##### Data supplied #####

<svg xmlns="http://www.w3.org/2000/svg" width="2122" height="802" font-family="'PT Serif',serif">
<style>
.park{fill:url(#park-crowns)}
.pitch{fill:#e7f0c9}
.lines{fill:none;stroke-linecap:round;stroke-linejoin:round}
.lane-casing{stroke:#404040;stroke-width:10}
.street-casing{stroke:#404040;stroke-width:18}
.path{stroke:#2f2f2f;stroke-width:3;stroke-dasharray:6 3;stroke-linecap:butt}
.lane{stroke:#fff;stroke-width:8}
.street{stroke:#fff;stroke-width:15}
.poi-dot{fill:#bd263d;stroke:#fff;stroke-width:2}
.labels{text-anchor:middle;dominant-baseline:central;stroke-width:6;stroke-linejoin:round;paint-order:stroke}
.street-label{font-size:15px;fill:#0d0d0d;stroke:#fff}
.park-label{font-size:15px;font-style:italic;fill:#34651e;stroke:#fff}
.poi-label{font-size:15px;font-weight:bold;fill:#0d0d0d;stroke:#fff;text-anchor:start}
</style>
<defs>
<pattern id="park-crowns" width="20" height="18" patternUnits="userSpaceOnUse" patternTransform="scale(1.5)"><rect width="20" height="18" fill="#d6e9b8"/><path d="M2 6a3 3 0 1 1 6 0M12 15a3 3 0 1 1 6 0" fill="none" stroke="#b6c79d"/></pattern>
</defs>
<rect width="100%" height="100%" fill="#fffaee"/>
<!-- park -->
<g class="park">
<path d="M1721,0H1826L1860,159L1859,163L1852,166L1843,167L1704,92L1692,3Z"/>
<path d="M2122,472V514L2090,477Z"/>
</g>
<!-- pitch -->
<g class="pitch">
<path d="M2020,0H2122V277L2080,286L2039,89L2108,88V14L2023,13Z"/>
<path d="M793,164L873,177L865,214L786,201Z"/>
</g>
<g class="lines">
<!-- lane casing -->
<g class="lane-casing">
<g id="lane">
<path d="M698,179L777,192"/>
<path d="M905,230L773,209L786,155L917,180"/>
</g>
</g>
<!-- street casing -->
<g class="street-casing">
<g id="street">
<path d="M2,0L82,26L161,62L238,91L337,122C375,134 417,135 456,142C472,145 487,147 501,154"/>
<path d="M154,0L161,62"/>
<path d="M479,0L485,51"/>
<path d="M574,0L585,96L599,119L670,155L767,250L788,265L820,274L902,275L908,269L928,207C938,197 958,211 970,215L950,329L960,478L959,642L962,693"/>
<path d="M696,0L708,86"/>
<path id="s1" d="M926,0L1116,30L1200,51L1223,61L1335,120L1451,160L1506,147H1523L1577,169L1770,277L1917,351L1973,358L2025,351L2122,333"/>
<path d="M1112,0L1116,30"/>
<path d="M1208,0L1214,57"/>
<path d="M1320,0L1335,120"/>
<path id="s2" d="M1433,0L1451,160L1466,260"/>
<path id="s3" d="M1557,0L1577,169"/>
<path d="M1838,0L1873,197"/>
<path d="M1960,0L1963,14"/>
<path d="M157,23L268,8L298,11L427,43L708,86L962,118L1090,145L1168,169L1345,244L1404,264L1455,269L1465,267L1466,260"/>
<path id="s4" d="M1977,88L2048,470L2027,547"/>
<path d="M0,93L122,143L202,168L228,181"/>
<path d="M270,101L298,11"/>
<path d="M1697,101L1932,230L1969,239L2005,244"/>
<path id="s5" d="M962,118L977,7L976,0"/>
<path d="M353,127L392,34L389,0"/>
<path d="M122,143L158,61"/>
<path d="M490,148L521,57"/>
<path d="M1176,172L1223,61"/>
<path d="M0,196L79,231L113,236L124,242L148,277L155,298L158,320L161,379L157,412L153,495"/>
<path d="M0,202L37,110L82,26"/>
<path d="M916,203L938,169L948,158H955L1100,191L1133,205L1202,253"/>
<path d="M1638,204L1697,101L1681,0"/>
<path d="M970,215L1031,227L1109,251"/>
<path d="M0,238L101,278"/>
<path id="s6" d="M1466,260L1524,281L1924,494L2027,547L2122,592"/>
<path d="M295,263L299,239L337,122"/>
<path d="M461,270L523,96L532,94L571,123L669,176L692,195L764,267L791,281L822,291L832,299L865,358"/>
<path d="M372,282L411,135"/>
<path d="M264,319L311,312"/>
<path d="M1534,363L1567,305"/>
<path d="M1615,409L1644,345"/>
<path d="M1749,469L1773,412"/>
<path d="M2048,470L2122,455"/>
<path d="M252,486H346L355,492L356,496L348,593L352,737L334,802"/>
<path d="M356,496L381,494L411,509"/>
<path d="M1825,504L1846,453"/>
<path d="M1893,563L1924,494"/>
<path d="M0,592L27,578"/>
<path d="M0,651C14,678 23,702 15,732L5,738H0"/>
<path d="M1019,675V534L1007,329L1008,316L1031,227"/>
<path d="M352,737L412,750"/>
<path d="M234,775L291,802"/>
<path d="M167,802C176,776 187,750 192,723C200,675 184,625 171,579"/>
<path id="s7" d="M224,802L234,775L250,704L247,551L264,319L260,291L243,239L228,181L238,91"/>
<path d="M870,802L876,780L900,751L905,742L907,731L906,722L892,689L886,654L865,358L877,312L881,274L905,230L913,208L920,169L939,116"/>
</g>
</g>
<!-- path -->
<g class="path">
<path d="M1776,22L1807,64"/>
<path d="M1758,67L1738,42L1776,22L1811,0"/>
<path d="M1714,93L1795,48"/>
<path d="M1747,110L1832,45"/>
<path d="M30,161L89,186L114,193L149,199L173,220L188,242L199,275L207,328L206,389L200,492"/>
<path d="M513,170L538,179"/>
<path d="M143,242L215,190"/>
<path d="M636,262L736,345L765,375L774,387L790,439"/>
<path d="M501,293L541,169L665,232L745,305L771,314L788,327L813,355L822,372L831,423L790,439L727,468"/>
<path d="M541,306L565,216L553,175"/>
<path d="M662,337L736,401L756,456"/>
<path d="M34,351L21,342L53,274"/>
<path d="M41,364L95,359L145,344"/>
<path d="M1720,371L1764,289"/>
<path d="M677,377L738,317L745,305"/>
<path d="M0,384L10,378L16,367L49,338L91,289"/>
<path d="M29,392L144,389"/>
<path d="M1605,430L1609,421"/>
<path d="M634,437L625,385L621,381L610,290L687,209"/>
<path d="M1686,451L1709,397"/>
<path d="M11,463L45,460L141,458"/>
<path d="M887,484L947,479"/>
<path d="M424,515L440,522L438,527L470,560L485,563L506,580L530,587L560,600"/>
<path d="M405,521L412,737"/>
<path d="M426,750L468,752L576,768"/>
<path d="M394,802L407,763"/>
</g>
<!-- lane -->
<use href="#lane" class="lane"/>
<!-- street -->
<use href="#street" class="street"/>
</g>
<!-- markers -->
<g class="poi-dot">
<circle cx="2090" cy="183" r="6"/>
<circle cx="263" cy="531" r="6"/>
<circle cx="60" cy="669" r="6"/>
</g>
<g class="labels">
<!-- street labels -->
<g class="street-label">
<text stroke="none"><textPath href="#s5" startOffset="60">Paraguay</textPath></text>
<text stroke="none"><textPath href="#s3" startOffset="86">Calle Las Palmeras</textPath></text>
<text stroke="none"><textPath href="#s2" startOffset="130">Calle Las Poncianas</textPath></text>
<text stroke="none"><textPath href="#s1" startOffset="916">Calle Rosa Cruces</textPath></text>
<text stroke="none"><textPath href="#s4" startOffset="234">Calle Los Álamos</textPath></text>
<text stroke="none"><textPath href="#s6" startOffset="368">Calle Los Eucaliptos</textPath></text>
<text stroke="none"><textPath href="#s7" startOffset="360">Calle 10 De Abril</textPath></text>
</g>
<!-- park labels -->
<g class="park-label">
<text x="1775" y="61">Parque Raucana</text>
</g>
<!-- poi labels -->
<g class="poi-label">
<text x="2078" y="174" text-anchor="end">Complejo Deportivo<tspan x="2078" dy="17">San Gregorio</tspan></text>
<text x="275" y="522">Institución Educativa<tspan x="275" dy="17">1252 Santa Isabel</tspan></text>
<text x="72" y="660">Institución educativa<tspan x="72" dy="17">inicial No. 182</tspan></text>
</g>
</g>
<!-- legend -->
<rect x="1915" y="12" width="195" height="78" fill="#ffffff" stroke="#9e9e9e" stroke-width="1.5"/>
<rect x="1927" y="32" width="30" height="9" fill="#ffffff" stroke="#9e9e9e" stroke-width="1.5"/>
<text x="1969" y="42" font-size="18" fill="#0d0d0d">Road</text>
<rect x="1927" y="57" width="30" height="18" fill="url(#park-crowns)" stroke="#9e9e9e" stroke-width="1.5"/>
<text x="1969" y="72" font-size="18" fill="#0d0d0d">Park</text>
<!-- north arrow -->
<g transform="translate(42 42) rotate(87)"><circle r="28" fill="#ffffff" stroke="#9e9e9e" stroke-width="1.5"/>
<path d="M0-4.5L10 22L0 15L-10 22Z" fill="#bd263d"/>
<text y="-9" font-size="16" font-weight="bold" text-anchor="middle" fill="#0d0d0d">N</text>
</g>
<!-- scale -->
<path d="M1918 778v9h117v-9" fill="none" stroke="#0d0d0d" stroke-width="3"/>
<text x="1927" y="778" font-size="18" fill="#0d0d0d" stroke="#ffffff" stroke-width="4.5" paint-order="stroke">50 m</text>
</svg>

#####
##### Data supplied #####

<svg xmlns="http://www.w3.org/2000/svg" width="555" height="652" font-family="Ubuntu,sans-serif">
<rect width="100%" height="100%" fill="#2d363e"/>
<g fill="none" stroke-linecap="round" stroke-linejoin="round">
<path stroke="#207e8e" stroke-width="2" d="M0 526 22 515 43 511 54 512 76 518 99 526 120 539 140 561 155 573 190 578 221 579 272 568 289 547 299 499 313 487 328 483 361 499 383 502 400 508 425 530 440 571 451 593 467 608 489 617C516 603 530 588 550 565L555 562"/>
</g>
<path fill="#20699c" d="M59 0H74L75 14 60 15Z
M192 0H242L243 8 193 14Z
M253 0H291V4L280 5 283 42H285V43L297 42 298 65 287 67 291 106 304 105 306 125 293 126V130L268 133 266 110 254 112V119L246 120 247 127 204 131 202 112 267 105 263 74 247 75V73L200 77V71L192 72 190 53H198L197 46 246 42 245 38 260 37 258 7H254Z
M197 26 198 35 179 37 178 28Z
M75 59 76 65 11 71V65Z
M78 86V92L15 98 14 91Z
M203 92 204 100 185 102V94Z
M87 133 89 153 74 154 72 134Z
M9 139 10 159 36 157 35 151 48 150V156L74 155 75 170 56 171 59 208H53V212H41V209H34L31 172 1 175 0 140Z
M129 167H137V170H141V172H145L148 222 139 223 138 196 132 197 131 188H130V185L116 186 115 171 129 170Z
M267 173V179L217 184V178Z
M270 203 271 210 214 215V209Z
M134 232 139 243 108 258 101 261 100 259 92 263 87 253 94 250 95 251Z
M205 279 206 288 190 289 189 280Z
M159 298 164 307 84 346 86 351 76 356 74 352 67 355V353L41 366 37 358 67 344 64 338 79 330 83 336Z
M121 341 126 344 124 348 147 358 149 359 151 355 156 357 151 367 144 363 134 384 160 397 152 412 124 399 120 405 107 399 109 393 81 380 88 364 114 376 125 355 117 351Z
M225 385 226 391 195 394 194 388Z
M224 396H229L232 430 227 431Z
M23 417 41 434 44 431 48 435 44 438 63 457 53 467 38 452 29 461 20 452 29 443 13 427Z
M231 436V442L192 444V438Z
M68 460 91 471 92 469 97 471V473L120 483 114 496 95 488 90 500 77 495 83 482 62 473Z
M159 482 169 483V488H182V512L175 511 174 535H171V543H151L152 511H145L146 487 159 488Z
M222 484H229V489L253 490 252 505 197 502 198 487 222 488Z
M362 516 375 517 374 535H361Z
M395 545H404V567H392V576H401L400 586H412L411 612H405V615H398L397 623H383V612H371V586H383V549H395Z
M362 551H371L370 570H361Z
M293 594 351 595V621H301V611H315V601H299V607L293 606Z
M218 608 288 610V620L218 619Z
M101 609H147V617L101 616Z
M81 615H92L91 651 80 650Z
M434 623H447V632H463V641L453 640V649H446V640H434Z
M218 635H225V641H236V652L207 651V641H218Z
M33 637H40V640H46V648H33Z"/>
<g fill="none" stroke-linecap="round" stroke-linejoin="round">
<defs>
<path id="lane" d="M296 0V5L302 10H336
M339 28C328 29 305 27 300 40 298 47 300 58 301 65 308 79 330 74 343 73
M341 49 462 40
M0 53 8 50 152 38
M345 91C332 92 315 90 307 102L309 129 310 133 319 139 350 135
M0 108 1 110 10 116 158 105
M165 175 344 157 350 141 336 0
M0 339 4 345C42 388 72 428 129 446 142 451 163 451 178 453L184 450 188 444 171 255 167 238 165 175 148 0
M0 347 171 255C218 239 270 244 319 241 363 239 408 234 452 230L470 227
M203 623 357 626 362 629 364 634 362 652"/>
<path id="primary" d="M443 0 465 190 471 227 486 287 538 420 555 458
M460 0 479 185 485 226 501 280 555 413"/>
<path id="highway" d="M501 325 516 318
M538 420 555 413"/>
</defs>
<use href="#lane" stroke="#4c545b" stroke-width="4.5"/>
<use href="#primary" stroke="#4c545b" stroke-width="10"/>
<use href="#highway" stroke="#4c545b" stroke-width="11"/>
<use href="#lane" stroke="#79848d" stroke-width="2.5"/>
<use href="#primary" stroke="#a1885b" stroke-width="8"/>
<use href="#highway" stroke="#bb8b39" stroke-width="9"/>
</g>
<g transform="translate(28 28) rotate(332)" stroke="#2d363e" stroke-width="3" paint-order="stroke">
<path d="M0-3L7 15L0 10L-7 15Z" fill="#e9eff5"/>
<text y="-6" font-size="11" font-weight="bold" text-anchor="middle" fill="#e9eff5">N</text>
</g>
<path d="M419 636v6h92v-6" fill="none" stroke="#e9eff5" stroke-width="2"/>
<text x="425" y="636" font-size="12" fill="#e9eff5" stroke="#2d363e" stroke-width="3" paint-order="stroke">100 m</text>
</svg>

#####
##### Data supplied #####

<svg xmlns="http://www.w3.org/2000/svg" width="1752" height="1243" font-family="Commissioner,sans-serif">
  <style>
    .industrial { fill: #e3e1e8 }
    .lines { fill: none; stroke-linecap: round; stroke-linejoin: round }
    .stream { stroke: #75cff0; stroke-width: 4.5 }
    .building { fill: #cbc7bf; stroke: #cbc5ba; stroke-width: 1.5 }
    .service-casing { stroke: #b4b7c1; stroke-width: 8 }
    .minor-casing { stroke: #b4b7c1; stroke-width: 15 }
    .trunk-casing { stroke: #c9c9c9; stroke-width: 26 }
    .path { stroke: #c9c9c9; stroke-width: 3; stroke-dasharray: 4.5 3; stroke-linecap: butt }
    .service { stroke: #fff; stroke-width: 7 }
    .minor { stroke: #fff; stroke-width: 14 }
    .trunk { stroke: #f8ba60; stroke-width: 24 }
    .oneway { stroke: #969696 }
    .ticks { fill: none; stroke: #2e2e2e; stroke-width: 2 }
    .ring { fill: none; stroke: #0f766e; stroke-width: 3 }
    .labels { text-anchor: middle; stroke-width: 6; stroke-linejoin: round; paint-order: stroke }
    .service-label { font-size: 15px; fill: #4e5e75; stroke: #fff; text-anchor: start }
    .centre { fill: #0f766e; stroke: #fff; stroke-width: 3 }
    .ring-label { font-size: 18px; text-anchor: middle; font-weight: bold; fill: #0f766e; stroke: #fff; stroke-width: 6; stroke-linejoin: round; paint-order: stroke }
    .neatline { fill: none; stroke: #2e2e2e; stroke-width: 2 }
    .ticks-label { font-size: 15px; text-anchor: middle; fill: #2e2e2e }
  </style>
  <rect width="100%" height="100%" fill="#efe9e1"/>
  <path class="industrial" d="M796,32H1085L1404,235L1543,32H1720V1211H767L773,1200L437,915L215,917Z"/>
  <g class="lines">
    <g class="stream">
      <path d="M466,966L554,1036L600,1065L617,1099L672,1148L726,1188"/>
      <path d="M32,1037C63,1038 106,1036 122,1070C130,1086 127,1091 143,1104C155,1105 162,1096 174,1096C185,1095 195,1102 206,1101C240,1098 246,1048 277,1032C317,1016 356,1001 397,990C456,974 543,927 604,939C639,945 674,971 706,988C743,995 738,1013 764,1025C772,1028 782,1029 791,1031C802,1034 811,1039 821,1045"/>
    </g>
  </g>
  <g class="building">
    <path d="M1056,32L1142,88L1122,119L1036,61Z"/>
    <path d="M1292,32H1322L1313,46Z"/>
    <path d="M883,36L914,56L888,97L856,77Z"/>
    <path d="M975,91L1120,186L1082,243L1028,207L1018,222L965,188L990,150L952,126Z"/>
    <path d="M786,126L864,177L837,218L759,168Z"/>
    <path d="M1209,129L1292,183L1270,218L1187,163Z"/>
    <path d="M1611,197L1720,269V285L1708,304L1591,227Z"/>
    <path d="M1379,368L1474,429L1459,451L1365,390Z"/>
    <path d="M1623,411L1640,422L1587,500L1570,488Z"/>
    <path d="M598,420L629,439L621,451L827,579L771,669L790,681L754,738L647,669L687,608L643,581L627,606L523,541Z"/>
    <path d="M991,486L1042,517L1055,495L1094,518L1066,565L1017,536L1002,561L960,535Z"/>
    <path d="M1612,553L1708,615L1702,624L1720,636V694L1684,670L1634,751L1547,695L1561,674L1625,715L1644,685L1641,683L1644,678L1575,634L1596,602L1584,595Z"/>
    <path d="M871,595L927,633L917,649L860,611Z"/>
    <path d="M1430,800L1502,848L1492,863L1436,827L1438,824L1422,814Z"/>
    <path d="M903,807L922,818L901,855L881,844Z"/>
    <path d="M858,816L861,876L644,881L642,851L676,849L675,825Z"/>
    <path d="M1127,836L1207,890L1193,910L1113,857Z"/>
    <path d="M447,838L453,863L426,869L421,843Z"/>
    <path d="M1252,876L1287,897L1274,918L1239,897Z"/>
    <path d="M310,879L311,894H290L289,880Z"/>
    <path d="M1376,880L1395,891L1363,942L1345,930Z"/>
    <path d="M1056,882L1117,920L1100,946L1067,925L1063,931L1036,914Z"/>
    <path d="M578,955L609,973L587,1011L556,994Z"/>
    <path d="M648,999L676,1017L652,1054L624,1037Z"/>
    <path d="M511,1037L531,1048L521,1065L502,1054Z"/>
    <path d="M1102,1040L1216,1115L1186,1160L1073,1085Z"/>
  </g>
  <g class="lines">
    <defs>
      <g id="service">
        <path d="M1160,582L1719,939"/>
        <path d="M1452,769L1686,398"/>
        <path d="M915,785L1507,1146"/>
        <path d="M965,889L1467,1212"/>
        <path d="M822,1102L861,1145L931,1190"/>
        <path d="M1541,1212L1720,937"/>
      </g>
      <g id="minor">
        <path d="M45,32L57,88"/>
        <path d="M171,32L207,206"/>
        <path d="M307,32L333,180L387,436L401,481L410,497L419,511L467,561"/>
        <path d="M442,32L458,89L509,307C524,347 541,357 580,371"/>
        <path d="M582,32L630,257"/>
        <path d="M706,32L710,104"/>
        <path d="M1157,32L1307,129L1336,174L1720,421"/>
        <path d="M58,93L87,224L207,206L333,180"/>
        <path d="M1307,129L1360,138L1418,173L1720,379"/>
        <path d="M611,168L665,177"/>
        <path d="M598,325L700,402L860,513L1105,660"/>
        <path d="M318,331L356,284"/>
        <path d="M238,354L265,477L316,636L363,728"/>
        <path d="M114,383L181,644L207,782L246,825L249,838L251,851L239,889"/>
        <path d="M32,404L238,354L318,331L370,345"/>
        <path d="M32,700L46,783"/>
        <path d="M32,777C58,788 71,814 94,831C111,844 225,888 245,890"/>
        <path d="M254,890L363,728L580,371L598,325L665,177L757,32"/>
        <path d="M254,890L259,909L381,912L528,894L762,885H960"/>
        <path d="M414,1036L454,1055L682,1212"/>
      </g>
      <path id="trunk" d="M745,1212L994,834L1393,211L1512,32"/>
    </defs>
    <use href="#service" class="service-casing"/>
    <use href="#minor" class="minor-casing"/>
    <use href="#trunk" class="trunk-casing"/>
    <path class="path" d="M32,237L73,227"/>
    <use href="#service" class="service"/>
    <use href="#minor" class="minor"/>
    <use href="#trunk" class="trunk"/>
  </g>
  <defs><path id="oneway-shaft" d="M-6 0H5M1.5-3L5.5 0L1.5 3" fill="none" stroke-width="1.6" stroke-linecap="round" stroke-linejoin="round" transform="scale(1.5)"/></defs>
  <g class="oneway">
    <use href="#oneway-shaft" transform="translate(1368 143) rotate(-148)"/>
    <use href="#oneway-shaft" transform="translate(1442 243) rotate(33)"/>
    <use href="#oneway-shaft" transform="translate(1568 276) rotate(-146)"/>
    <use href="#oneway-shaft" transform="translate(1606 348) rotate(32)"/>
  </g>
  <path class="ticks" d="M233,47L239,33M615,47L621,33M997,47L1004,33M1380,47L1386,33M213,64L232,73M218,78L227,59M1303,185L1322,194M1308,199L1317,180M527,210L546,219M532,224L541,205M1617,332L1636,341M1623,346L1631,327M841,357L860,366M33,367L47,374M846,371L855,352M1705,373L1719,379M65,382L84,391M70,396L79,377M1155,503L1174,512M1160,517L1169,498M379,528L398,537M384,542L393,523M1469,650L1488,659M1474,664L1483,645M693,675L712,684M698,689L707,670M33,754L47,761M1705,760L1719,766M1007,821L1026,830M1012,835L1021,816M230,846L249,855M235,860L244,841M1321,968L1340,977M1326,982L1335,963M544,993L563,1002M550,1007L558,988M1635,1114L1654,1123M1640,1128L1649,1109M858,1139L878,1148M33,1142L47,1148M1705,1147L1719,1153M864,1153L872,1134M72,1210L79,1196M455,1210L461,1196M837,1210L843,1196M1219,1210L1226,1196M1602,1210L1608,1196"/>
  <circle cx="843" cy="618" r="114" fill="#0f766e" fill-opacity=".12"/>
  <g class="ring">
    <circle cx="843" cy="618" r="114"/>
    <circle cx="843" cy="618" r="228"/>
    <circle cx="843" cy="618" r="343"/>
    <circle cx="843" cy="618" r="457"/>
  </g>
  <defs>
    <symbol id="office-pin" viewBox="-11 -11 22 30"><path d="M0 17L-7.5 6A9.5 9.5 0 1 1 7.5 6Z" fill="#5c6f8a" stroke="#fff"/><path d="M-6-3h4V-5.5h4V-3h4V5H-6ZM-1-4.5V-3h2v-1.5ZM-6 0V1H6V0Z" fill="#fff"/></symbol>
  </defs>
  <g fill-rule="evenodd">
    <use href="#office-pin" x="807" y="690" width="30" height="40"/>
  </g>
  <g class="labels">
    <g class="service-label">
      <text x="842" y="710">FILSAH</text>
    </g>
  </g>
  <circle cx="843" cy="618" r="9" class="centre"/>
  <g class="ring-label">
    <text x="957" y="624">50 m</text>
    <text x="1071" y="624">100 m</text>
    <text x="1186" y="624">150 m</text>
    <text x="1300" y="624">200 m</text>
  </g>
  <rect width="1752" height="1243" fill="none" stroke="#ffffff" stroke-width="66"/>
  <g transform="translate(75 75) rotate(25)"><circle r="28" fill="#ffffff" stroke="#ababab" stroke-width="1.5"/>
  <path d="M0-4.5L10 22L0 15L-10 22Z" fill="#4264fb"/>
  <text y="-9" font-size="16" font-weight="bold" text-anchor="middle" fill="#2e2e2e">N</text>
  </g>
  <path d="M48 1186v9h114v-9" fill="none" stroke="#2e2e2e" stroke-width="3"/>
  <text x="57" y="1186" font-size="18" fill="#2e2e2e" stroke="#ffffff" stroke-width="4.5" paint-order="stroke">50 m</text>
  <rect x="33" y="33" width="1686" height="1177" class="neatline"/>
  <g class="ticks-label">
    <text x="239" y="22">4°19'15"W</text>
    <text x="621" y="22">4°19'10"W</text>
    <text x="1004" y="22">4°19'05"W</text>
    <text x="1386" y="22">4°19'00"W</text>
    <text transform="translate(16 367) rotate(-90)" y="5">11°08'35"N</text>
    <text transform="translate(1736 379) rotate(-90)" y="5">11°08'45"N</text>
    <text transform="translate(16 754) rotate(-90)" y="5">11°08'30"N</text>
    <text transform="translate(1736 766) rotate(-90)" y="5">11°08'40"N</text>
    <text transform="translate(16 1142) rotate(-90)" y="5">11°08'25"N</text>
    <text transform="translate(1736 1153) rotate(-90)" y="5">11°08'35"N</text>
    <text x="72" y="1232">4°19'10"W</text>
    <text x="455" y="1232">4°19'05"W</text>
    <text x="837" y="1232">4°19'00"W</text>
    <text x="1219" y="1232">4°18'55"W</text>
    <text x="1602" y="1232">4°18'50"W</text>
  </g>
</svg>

#####

To do>
If a line in the entries contains "lines", copy it.

Answer to this problem>
.lines{fill:none;stroke-linecap:round;stroke-linejoin:round}
<g class="lines">
    .lines { fill: none; stroke-linecap: round; stroke-linejoin: round }
  <g class="lines">
  <g class="lines">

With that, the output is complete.